**Request:**
Search each line below for the word "output" and list those that contain it.

**Dataset extract:**
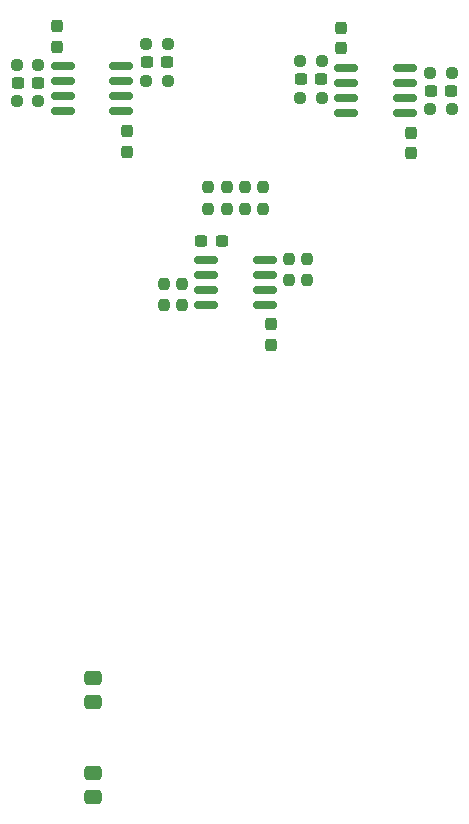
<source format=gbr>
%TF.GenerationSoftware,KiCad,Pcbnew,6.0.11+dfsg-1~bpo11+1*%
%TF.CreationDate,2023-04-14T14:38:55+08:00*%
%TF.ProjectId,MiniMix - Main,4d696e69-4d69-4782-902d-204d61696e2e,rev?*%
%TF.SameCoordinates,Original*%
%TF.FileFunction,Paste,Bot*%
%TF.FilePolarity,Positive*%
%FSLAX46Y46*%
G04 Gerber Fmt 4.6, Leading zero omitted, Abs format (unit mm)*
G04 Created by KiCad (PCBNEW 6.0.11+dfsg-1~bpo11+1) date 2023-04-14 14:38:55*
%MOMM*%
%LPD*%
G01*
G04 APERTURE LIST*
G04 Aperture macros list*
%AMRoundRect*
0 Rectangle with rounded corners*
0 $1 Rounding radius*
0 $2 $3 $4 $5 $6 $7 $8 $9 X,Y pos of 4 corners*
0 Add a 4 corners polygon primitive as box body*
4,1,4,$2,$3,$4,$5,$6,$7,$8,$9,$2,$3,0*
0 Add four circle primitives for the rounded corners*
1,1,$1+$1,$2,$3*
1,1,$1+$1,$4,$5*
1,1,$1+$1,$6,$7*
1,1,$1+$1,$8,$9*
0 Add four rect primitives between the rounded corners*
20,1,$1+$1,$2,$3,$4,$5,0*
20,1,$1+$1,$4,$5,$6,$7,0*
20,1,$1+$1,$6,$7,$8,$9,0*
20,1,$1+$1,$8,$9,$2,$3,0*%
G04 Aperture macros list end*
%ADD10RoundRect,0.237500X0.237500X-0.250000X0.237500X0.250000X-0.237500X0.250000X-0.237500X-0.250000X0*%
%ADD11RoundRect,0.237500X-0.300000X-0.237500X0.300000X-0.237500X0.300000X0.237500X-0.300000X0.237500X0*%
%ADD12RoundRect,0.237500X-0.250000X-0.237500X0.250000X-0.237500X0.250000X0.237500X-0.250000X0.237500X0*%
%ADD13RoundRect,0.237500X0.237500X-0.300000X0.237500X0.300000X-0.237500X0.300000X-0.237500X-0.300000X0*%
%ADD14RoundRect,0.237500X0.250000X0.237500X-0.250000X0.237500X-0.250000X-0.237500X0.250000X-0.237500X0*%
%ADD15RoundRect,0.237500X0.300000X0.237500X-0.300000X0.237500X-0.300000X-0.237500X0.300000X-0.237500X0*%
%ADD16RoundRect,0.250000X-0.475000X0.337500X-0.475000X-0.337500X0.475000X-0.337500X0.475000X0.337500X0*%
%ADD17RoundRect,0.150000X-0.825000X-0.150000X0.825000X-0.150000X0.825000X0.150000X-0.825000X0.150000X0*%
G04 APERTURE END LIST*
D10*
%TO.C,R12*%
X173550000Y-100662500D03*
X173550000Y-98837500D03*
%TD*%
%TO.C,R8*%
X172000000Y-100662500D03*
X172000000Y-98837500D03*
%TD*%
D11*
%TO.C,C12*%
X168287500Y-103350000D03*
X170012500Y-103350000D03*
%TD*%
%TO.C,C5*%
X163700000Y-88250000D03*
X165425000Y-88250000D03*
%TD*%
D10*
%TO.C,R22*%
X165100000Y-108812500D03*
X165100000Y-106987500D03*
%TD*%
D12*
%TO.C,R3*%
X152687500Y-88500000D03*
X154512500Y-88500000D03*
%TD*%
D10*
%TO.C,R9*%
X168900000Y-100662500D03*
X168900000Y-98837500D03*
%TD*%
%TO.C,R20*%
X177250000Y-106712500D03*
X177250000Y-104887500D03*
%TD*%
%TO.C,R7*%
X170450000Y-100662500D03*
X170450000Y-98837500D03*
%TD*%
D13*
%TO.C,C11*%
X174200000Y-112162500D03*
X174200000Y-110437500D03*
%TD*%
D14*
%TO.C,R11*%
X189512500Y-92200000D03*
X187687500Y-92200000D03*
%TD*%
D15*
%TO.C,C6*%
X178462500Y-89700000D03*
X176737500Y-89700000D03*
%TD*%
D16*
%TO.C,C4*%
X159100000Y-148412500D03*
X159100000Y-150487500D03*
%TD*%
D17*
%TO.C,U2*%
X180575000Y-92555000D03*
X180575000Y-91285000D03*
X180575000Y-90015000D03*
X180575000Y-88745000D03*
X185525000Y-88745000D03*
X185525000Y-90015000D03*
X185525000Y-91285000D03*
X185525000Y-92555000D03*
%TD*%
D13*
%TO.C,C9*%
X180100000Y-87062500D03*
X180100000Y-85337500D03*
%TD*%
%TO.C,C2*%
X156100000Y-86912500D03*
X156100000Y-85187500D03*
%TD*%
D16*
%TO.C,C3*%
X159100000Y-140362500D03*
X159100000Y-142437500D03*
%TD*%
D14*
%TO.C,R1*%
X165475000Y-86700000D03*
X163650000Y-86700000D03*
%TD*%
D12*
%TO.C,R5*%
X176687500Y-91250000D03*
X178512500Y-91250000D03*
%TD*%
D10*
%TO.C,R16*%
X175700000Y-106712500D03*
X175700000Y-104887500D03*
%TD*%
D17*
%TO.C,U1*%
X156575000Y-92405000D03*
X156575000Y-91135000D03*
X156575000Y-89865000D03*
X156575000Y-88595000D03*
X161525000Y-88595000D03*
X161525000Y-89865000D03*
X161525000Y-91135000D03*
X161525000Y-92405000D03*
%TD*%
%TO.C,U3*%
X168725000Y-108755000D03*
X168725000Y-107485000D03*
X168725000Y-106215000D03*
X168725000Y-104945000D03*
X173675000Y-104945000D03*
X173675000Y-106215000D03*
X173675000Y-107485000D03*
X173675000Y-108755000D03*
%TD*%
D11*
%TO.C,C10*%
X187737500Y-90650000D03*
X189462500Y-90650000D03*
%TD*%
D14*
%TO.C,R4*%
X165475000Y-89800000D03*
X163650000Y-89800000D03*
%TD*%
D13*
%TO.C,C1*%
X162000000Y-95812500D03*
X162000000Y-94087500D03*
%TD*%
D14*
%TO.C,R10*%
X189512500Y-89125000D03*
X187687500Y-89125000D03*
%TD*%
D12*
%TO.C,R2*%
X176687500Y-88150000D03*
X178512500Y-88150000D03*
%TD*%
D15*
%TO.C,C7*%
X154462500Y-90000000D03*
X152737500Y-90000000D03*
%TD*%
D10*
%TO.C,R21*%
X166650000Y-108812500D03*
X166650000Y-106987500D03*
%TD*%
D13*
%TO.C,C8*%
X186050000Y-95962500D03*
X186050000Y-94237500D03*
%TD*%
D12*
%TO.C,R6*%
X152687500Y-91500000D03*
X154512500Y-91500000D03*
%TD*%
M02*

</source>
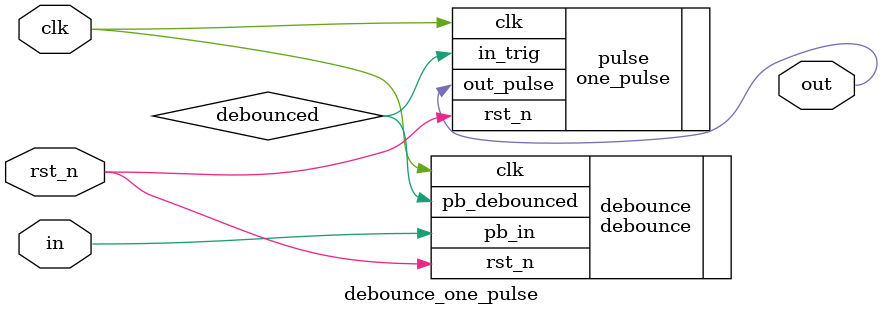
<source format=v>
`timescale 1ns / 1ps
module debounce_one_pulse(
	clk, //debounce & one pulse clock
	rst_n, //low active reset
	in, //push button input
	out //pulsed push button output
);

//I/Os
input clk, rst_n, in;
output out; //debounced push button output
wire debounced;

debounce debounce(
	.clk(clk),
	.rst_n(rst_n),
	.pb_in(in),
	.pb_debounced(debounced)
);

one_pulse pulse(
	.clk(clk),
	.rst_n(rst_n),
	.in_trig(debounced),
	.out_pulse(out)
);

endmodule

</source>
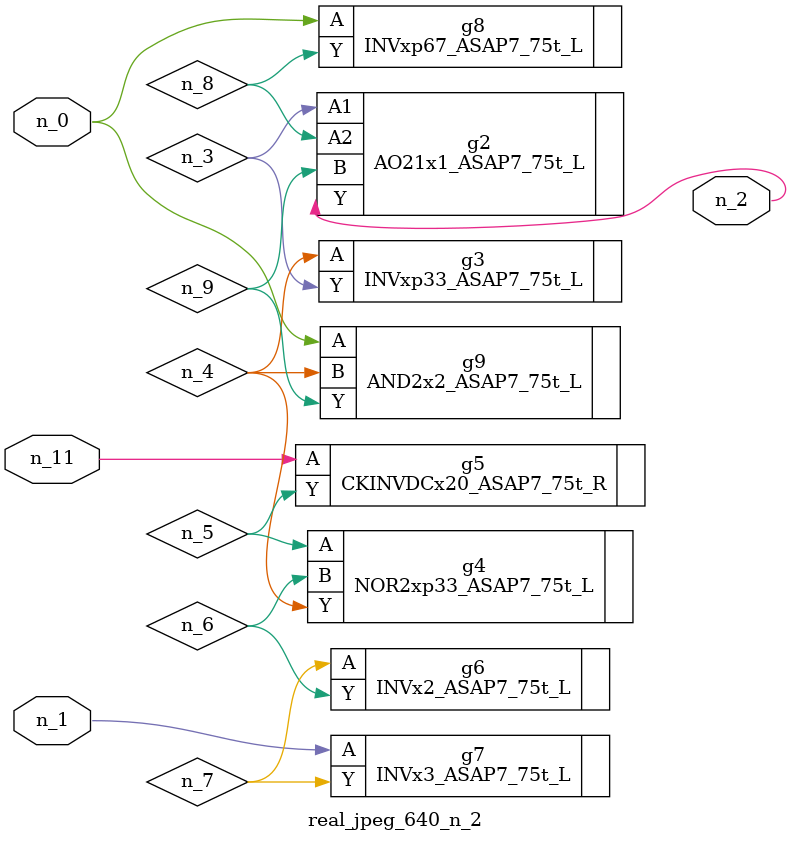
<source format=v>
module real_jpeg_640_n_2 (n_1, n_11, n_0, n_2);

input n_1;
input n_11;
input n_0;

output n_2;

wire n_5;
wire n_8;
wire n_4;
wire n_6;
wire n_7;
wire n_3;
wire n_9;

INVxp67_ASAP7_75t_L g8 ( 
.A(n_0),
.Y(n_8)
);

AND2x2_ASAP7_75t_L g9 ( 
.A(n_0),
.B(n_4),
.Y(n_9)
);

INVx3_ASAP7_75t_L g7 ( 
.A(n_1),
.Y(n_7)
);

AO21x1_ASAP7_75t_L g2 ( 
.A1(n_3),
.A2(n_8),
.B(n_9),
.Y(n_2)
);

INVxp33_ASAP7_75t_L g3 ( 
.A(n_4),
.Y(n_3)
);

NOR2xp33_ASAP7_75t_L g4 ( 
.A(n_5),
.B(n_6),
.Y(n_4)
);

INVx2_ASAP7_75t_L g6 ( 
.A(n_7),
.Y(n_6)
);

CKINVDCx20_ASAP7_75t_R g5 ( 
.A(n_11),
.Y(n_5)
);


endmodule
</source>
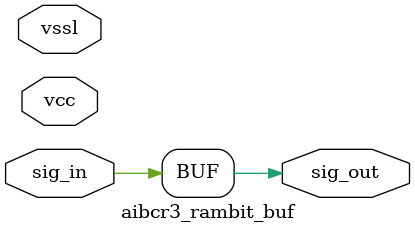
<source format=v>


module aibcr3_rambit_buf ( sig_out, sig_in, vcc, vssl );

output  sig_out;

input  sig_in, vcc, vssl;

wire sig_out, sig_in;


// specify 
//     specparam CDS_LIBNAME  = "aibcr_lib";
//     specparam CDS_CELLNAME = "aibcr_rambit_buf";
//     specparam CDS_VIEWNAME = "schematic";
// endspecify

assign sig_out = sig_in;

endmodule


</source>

**Written response:**
	out //pulsed push button output
output out; //debounced push button output
output n_2;
output  sig_out;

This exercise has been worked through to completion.